Rebenoks served as a representative of the Ministry of Finance on the Port of Ventspils until the resignation of the government which was led by Repše in March 2004.
In 2005, he ran in the Riga City Council elections and the Saeima elections of 2006 from the list of New Era Party led by Repše.
Through the period from September 2018 to April 2019, Rebenoks was the chairman of the supervisory board of Olainfarm.
In February 2019, Rebenoks became a freelance adviser to Ralfs Nemiro the former Economics Minister of Latvia. In the same month, he became a Member of the Board of the Riga Freeport Authority.

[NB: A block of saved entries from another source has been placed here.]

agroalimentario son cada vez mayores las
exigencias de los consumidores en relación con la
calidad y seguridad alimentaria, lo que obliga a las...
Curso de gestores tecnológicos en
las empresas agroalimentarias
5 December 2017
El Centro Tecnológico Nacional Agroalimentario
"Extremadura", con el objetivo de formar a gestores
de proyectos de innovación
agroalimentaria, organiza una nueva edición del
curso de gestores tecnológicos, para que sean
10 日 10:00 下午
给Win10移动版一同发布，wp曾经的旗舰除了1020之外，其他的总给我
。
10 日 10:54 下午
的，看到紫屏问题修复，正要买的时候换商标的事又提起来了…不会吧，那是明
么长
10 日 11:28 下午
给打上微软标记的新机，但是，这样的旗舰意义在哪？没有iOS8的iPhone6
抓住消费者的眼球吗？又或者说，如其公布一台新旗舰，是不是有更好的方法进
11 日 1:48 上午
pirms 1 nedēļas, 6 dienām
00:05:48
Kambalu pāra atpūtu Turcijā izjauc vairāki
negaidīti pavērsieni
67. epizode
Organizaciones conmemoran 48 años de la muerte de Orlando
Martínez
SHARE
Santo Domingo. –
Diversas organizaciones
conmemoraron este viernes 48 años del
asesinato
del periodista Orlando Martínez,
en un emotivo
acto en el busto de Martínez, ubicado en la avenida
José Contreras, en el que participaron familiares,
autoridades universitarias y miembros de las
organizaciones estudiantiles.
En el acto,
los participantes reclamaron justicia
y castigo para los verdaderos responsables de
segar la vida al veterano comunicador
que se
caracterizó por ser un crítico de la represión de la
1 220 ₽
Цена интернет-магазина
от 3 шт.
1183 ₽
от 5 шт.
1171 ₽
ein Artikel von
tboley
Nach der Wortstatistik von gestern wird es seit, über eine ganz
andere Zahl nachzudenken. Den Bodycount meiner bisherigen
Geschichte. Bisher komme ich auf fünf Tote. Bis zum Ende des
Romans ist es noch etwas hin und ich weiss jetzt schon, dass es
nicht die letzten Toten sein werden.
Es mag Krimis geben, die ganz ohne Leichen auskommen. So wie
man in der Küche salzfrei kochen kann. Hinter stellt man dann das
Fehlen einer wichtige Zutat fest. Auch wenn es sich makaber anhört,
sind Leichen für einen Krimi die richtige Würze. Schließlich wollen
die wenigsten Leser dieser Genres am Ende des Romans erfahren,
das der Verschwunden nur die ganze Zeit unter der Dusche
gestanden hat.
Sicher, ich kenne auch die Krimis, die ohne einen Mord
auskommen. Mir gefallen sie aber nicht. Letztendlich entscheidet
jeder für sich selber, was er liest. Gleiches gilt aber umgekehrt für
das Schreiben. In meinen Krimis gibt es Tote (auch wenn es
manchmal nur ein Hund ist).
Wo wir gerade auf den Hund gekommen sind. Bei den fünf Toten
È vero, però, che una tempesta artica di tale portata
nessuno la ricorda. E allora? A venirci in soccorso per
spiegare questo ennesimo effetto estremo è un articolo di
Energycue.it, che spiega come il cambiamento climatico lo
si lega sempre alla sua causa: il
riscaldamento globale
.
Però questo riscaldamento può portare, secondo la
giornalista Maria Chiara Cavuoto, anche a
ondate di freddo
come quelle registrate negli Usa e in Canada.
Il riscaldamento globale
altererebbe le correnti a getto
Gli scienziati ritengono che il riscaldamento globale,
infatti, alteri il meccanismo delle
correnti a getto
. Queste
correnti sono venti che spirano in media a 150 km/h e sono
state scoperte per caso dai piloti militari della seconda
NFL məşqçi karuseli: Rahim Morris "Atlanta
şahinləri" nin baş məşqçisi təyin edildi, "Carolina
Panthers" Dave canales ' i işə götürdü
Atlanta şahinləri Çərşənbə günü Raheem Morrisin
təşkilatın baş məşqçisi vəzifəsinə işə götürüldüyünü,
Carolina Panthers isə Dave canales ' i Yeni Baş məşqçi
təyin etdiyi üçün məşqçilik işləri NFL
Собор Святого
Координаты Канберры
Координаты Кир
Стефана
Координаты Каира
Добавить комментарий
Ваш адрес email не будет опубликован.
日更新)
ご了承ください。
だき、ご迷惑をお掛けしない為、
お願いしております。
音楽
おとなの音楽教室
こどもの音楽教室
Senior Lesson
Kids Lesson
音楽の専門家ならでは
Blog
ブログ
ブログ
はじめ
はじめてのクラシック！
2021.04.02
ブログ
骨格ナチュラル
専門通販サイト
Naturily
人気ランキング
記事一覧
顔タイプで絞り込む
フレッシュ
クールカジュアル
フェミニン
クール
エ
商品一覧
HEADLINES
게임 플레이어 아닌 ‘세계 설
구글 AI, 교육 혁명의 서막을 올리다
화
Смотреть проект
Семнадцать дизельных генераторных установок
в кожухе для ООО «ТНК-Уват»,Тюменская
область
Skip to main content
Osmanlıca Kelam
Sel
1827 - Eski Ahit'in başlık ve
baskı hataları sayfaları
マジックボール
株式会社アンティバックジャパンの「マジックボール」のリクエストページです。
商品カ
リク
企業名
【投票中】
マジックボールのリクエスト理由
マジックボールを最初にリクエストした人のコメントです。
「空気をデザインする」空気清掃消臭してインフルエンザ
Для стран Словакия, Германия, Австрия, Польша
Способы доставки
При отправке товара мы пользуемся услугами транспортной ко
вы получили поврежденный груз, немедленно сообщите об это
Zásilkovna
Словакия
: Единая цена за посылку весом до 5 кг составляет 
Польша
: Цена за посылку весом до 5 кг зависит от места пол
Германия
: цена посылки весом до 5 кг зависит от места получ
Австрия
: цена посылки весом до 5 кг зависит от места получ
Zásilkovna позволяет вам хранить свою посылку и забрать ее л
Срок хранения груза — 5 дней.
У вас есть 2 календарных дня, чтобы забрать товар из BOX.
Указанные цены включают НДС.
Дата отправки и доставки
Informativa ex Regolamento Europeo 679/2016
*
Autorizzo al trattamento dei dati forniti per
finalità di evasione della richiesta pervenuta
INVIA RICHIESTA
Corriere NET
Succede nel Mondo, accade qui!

From June to July 2019, he was the chairman of the supervisory board of Latvenergo.
In February 2020, he was elected deputy chairman of the Board of the Riga Freeport Authority.

== Death ==
In 2019, Rebenoks, when he was the chairman of the pharmaceutical company Olainfarm, reported to the State Police chief and the head of the State Security Service that he received threats on his life, but had not revealed how or who had expressed the threats.
On the night of September 20, 2020, Rebenoks was murdered at his home in Langstiņi which is potentially related to his professional activities.